The above is bad enough, but there's more. First, another joke. A few lines below the above info in the staff report, there is a note that states that even though there will be 15 years of tax forgiveness, (valued at $225,000 per year for $3,375,000) it's "net present value equivalent of approximately $2,000,000." This is enough to make real estate analyst's eyes roll over in their heads. It's laughable. Net Present Value (NPV) is used in calculating investment income yields, not in cost estimating. I think someone entered it into this discussion to: A) show that they knew how to calculate an NPV, or B) try to make the cost number appear much smaller than it really is. One would be "showing off" for something that is not pertinent to the conversation and the other is pure deception. It's certainly a diversion. One's dumb, and the other is deceit. You pick.
So.......after two years taken to build the project and begin leasing, typically the project would then go on the tax rolls. The staff report then says for the next 15 years, the developer would pay $225,000 per year in real estate taxes. Then, the city would put that money into a 380 Grant fund.........and give it back. Remember our previous little school a couple of posts ago, in which I demonstrated how cap rates work? If I use the same 6% cap rate on the $225,000 funds saved from the tax rebate, there would be an additional $3,750,000 of value created for the developer that they otherwise would not have had. Rowlett gets nothing. This value will remain with the project for 15 years. Of course, the developer will sell the project before that. That extra $3.7 million will go in the developer's pocket.......not ours. There may be one redeeming feature. A presumably very reliable source told me that there was a provision in the partnership agreement whereby if the project achieved a certain value, the project would then go on the tax rolls. I asked this source what value had to be achieved before the project would go on the tax rolls......twice. I never got an answer. I asked a second presumably reliable source. I never got an answer. However, there is a "mechanical" problem with the income approach of appraised value with this provision. The project will be worth $3.7 million more while its off the tax rolls than it will when placed on the tax rolls. Therefore, the project would have to achieve $3.7 million more in value than the agreed upon amount, because the day it goes on the tax rolls, the value will drop by $3.7 million. That will certainly complicate the sale of the project. I doubt that anyone on Rowlett's "officialdom" ever thought about that. Pure inexperience.

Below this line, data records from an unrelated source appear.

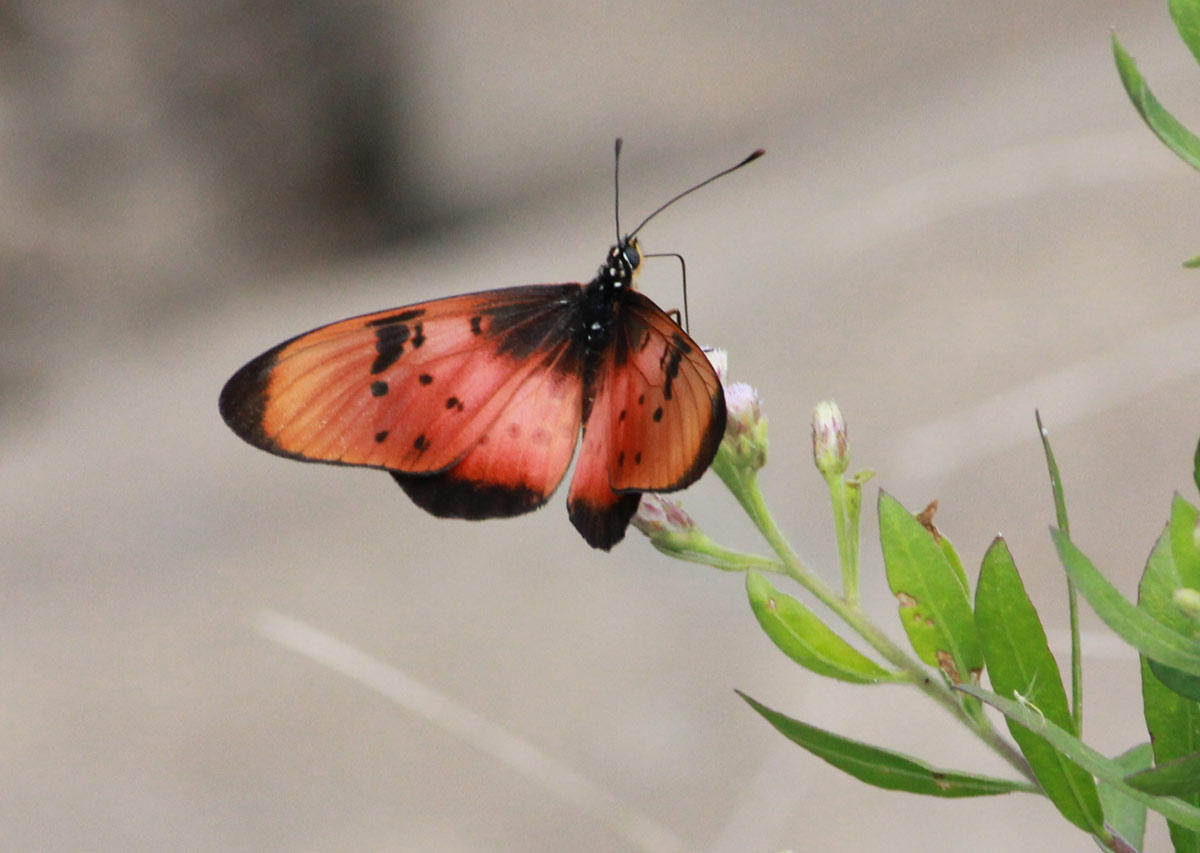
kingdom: Animalia
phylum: Arthropoda
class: Insecta
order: Lepidoptera
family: Nymphalidae
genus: Stephenia
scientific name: Stephenia
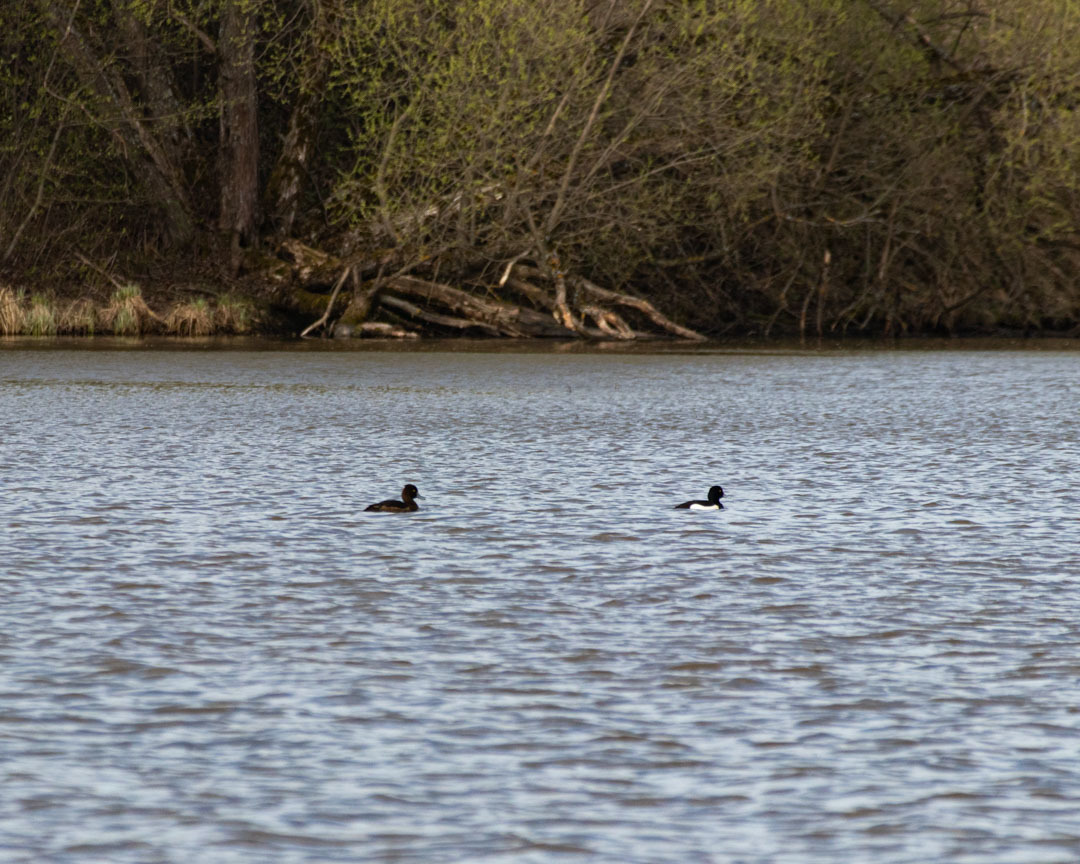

Let's see. What else did you not get told about, or was under represented? There is still some yet to go, however this post is already getting too long. We still have to talk about "creeping" costs, costs that were not calculated in the staff report, and what it all totals before you get a clear picture about the total costs in building The Villages, as proposed. As stated earlier, it might be too late to renegotiate this deal, but we will sure learn a lot about what the Rowlett taxpayer is getting out of city hall regarding the nurturing of the tax base. You are going to have to decide on the quality and character of our leadership. Ultimately, you decide on what you get.